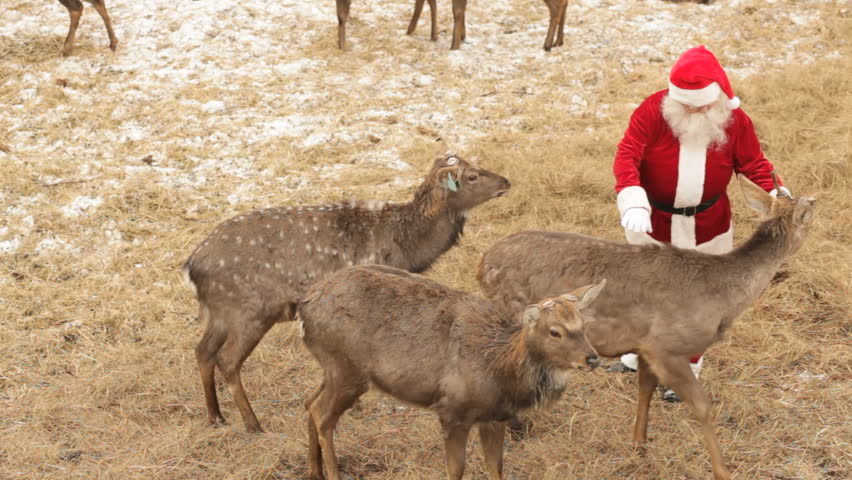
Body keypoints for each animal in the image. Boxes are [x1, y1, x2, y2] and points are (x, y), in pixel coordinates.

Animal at [183, 154, 511, 433]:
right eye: (472, 176)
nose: (506, 182)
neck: (406, 246)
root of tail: (191, 267)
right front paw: (358, 407)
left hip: (220, 313)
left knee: (203, 351)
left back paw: (216, 416)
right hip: (251, 310)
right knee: (227, 359)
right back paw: (253, 424)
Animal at [299, 264, 605, 480]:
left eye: (584, 325)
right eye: (554, 331)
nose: (592, 358)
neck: (499, 370)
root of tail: (305, 307)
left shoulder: (494, 417)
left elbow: (496, 467)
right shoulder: (452, 410)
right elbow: (456, 470)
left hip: (332, 368)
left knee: (309, 401)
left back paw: (314, 471)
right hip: (348, 369)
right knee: (322, 415)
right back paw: (331, 473)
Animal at [476, 175, 815, 480]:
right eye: (809, 218)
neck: (721, 297)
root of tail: (482, 266)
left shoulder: (644, 345)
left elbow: (645, 389)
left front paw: (639, 444)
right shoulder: (666, 346)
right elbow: (703, 407)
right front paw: (723, 471)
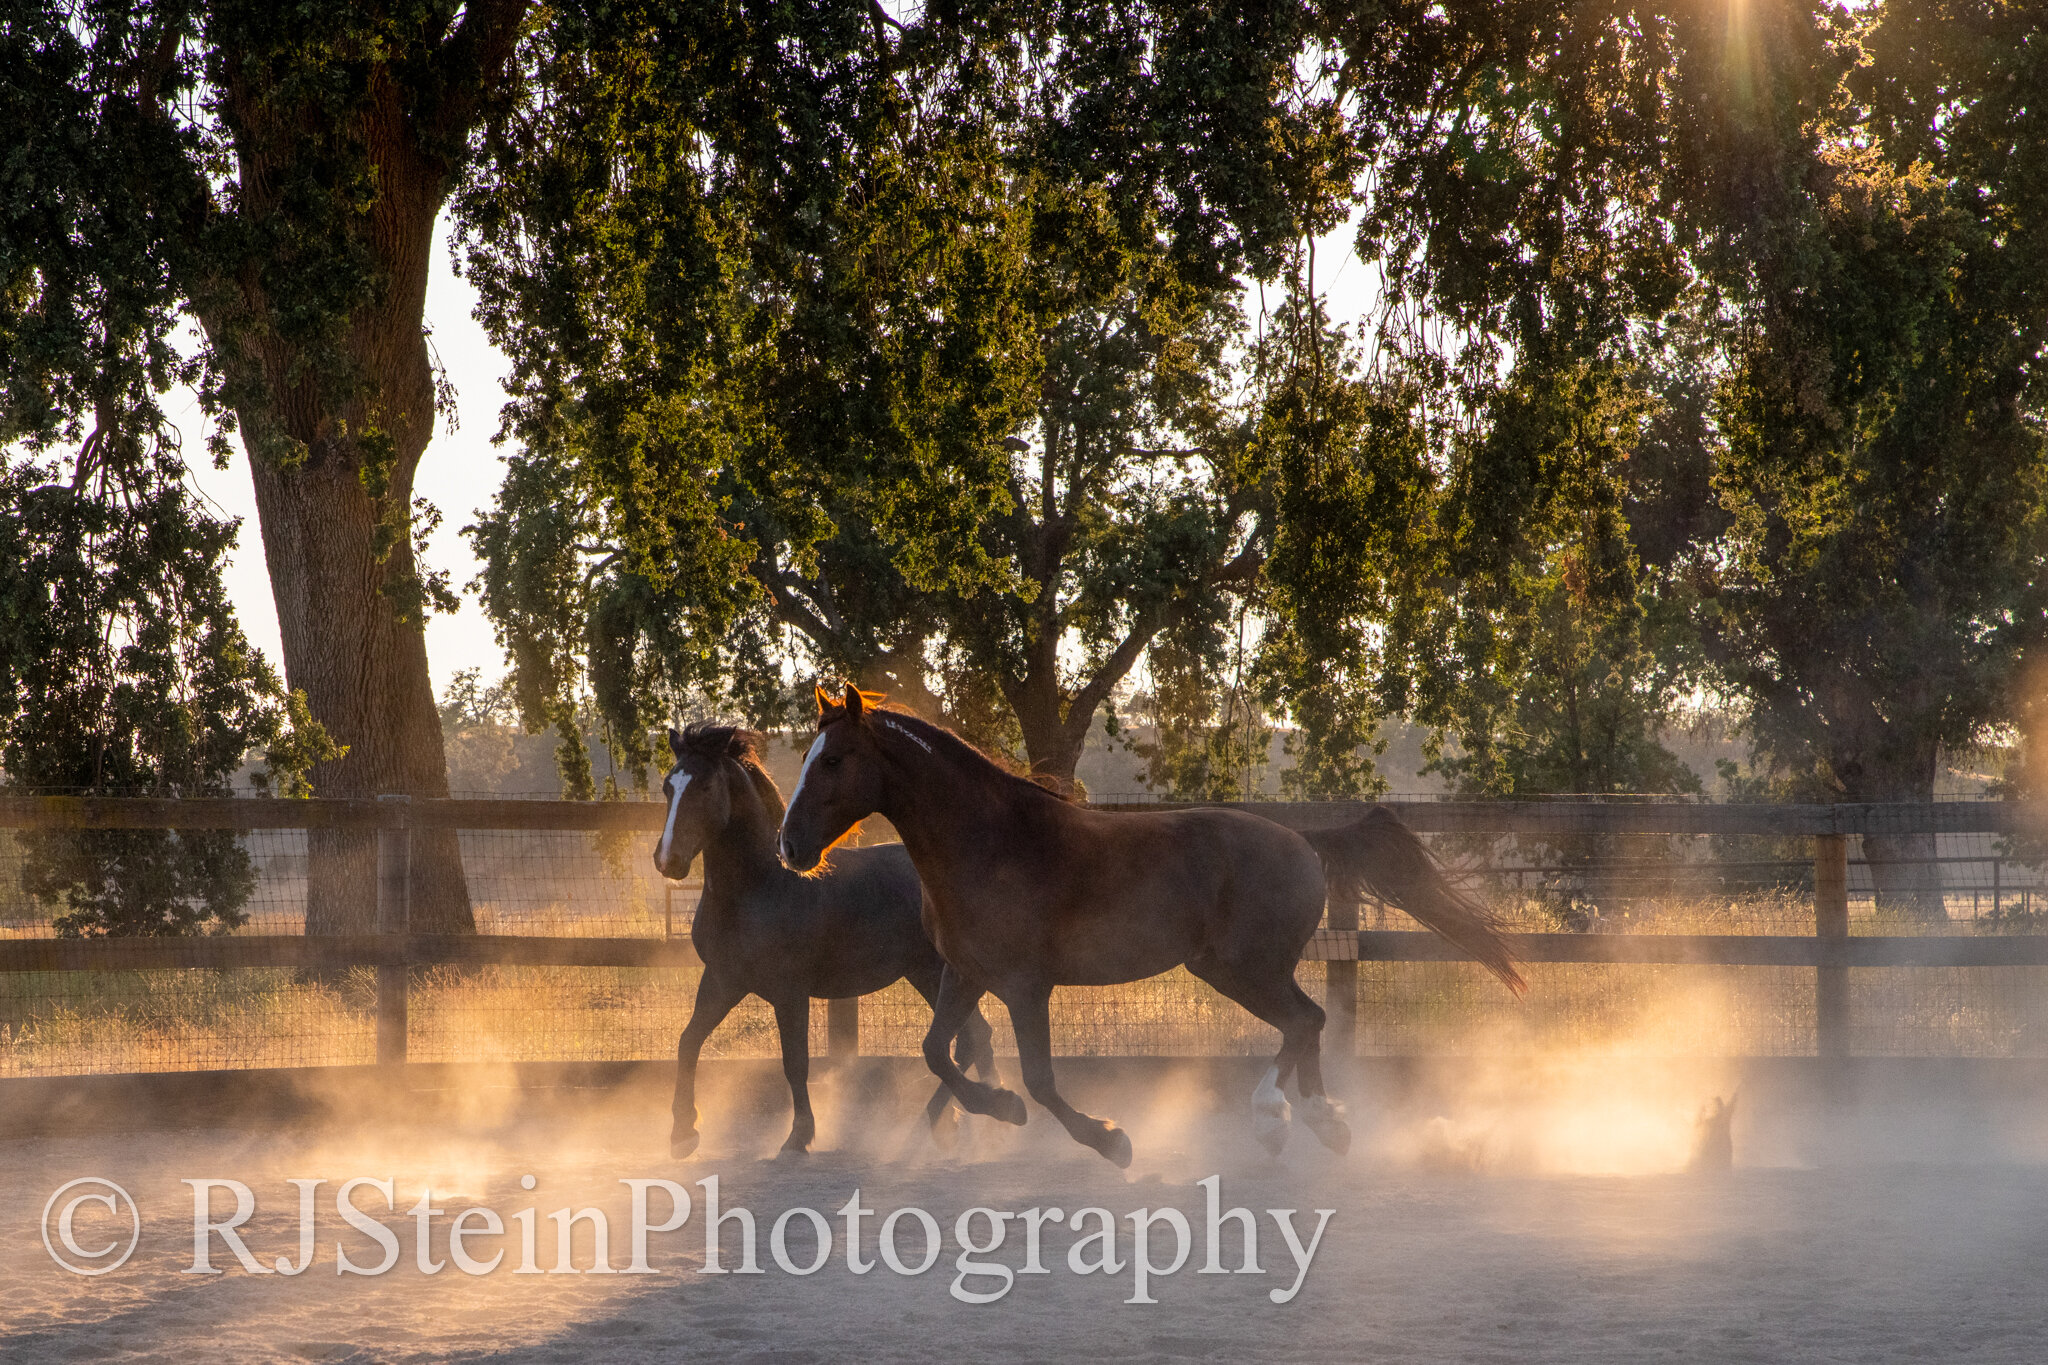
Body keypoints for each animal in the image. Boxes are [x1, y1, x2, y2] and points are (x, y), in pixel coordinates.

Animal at [651, 720, 995, 1162]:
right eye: (668, 786)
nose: (668, 861)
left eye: (707, 786)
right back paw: (963, 1126)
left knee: (968, 1040)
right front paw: (682, 1133)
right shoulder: (723, 980)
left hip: (938, 973)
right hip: (925, 974)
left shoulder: (790, 992)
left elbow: (795, 1062)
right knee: (972, 1040)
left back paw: (944, 1125)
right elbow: (688, 1041)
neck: (761, 888)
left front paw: (798, 1136)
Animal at [774, 687, 1531, 1170]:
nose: (789, 846)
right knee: (1308, 1023)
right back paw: (1324, 1124)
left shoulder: (1025, 986)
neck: (989, 844)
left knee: (1305, 1021)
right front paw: (1001, 1109)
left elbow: (1041, 1078)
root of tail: (1302, 839)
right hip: (1238, 968)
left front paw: (1110, 1140)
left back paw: (1278, 1117)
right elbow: (937, 1052)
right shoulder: (966, 974)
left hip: (1240, 968)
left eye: (833, 759)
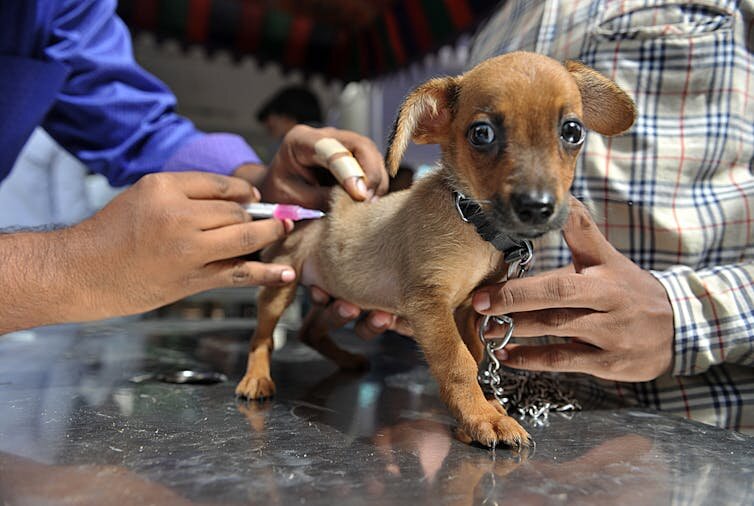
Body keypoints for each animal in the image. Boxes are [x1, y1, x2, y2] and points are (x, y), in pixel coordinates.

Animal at [236, 51, 636, 446]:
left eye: (572, 131)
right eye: (481, 134)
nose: (536, 206)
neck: (473, 225)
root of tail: (324, 207)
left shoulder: (468, 310)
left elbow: (476, 356)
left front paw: (483, 407)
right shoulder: (430, 304)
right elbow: (458, 362)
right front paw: (482, 417)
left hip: (340, 296)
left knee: (309, 331)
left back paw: (348, 360)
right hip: (281, 284)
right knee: (262, 337)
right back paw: (256, 378)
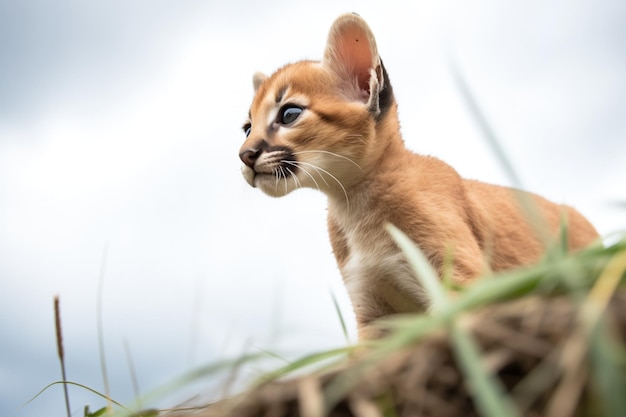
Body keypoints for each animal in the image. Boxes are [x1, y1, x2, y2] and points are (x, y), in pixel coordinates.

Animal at [236, 13, 596, 338]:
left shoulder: (462, 281)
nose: (244, 155)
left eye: (289, 114)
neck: (352, 202)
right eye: (247, 128)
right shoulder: (372, 311)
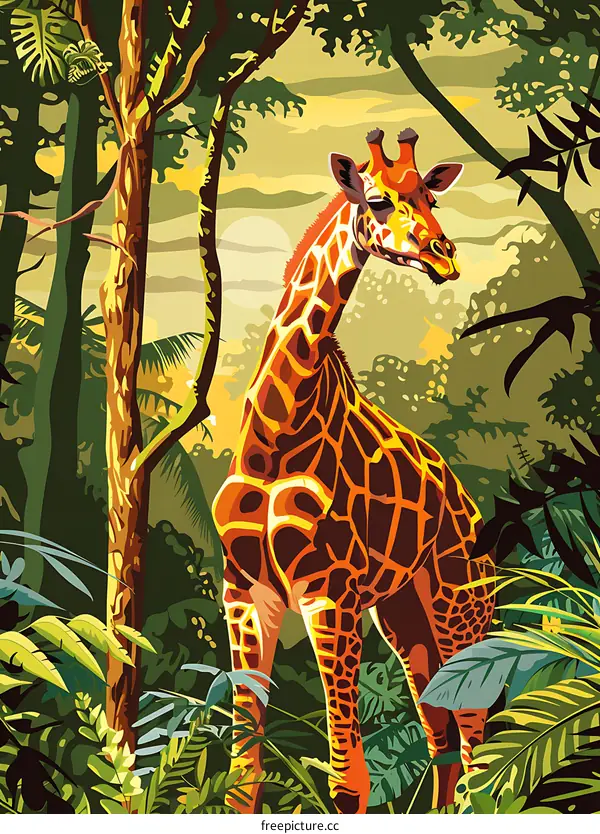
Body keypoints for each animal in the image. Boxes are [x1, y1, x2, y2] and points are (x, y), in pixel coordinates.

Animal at [213, 127, 495, 814]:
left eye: (430, 197)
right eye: (377, 199)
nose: (445, 256)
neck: (273, 436)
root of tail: (471, 508)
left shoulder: (329, 591)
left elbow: (347, 782)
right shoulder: (244, 590)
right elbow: (242, 774)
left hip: (459, 602)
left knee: (475, 738)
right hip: (404, 614)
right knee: (442, 736)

★ ★ ★ ★

• _TASK DIRECTIONS_:
Nothing but the lines from the one with "left knee: (309, 331)" through the end of the entries above, both included, should be set down, exactly and without pictures.

• _SOLVED EXERCISE_:
left knee: (309, 331)
left back paw: (348, 360)
right hip: (281, 284)
right knee: (262, 337)
right back paw: (256, 378)
Body keypoints for each animal in the image. Boxes are [x1, y1, x2, y2] and points are (x, y), in pixel coordinates.

Animal at [236, 13, 596, 338]:
left shoulder: (462, 281)
nose: (244, 155)
left eye: (289, 114)
neck: (352, 202)
right eye: (247, 128)
right shoulder: (372, 311)
Body keypoints for each animal in the image. Boxes are [x1, y1, x2, y2] and points are (x, y), in pixel coordinates.

Animal at [213, 127, 495, 814]:
left eye: (430, 197)
right eye: (377, 199)
nose: (445, 256)
neck: (273, 436)
root of tail: (471, 508)
left shoulder: (329, 591)
left elbow: (347, 782)
right shoulder: (244, 590)
right elbow: (242, 774)
left hip: (459, 602)
left knee: (475, 738)
right hip: (404, 614)
right knee: (442, 736)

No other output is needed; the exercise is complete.